Ferrari 'need to allow engineers more creativity for success'
Ferrari have the resources to succeed in Formula 1 but have been hampered by the way the team has been run in recent years, their design boss says.
James Allison, who joined in September, said Ferrari's designers needed to be given the space to be more creative.
"There is a wealth of talent at Ferrari, the experience and quality of the people on the technical side is a match for any team," said Allison.
He added that he expected progress from the team in the next few races.
"It is a question of giving them the encouragement to actually go off and do more unusual things and then have the time to look at them and know that if they fail it's OK because there's still time to put a back-up plan in place and for that to work," Allison said.
"Creativity and originality will only come if you set out to allow the engineers in your organisation the space and the time to do that.
"If you force them to operate with their back against the wall, up against deadlines that are very tight, then there is no time for them to think about how they might approach something differently."
Ferrari have suffered a tumultuous season so far, with an uncompetitive car and only one podium finish by Fernando Alonso in the first six races.
Their poor form led to the resignation of team principal Stefano Domenicali last month.
President Luca Di Montezemolo has said the team are to be restructured internally to allow the design office to work more efficiently.
Di Montezemolo and new team principal Marco Mattiacci have made it clear they will recruit more big names if they believe they will be of benefit.
Allison joined from Lotus in September, so had limited input into this year's car. He worked at Ferrari under former design bosses Ross Brawn and Rory Byrne through their dominant era in the early 2000s and won two titles with Alonso at Renault, which is now Lotus.

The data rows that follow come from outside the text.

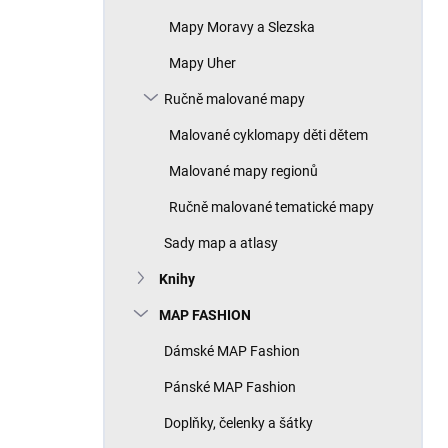
Mapy Moravy a Slezska
Mapy Uher
Ručně malované mapy
Malované cyklomapy děti dětem
Malované mapy regionů
Ručně malované tematické mapy
Sady map a atlasy
Knihy
MAP FASHION
Dámské MAP Fashion
Pánské MAP Fashion
Doplňky, čelenky a šátky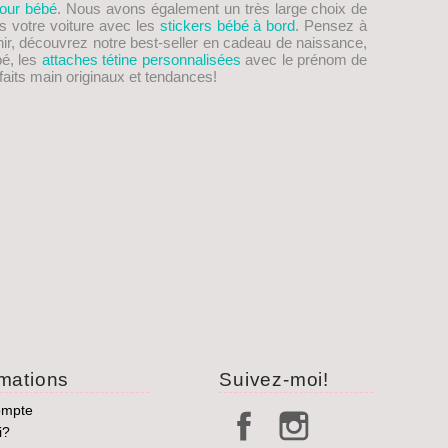
our bébé
. Nous avons également un très large choix de
s votre voiture avec les
stickers bébé à bord
. Pensez à
nir, découvrez notre best-seller en cadeau de naissance,
bé, les
attaches tétine personnalisées
avec le prénom de
aits main originaux et tendances!
rmations
Suivez-moi!
ompte
i?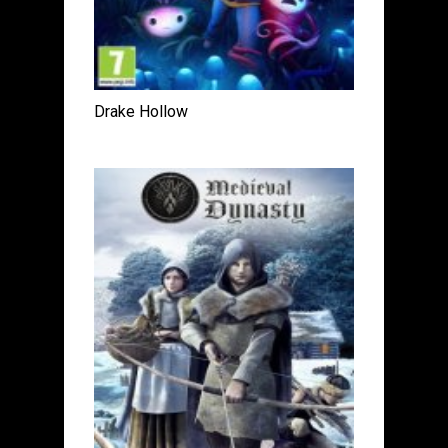
Drake Hollow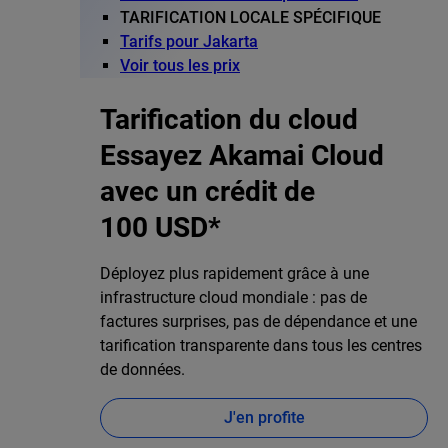
TARIFICATION LOCALE SPÉCIFIQUE
Tarifs pour Jakarta
Voir tous les prix
Tarification du cloud
Essayez Akamai Cloud
avec un crédit de
100 USD*
Déployez plus rapidement grâce à une
infrastructure cloud mondiale : pas de
factures surprises, pas de dépendance et une
tarification transparente dans tous les centres
de données.
J'en profite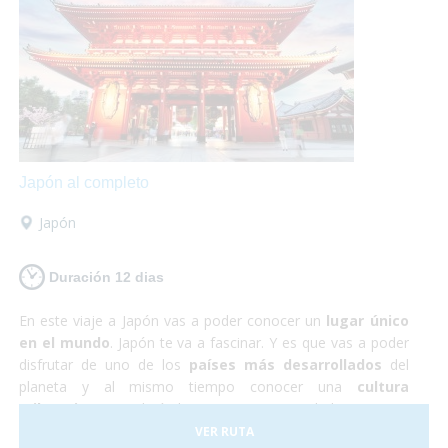
te defraudará! Y no debes preocuparte por nada, ¡Sólo de
disfrutar!
Japón al completo
Japón
Duración 12 dias
En este viaje a Japón vas a poder conocer un
lugar único
en el mundo
. Japón te va a fascinar. Y es que vas a poder
disfrutar de uno de los
países más desarrollados
del
planeta y al mismo tiempo conocer una
cultura
milenaria
que todavía hoy persiste en sus habitantes. En
Japón todo funciona a la perfección, se trata de un país
VER RUTA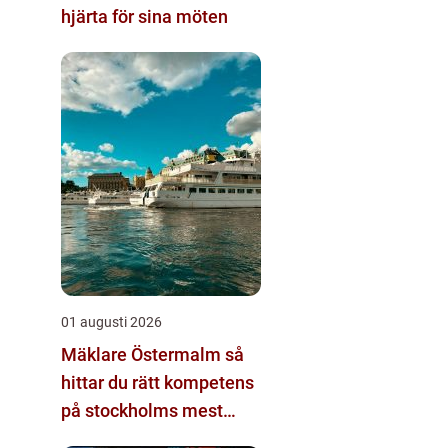
hjärta för sina möten
01 augusti 2026
Mäklare Östermalm så
hittar du rätt kompetens
på stockholms mest
eftertraktade adress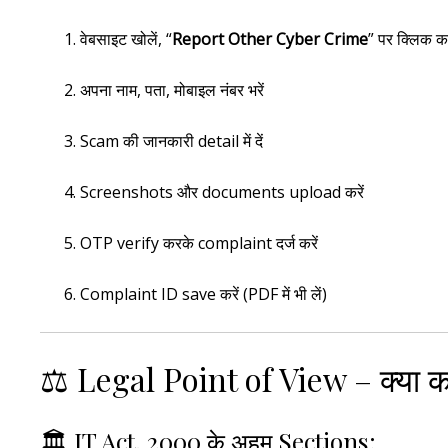
वेबसाइट खोलें, “
Report Other Cyber Crime
” पर क्लिक कर
अपना नाम, पता, मोबाइल नंबर भरें
Scam की जानकारी detail में दें
Screenshots और documents upload करें
OTP verify करके complaint दर्ज करें
Complaint ID save करें (PDF में भी लें)
⚖️ Legal Point of View – क्या का
🏛 IT Act, 2000 के अहम Sections:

Allison said he believed Ferrari would make progress over the next few races, starting with a significant step in engine performance for the next race in Canada.
But he said: "We all - the big teams that is - have similar-sized facilities. It is very difficult to achieve a rate of improvement that is substantially different to the people we are fighting with."
Ferrari have not produced a fully competitive car since 2008, although they took the drivers' championship to the final race of the season in both 2010 and 2012 with Alonso eventually losing out to Sebastian Vettel in the superior Red Bull.